All the lines below need retyping exactly, apart from the images.

BEGIN

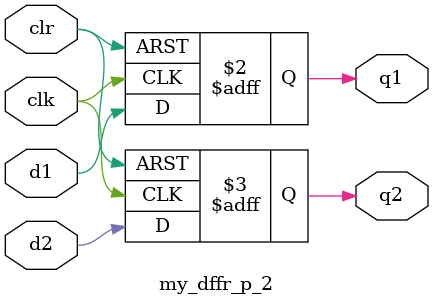
<source format=v>
module my_dffr_p_2 (
    input d1,
    input d2,
    clk,
    clr,
    output reg q1,
    output reg q2
);
  always @(posedge clk or posedge clr)
    if (clr) begin
      q1 <= 1'b0;
      q2 <= 1'b0;
    end else begin
      q1 <= d1;
      q2 <= d2;
    end
endmodule
</source>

END

Response to the exercise —
<source format=v>
module my_dffr_p_2 (
    input d1,
    input d2,
    clk,
    clr,
    output reg q1,
    output reg q2
);
  always @(posedge clk or posedge clr)
    if (clr) begin
      q1 <= 1'b0;
      q2 <= 1'b0;
    end else begin
      q1 <= d1;
      q2 <= d2;
    end
endmodule
</source>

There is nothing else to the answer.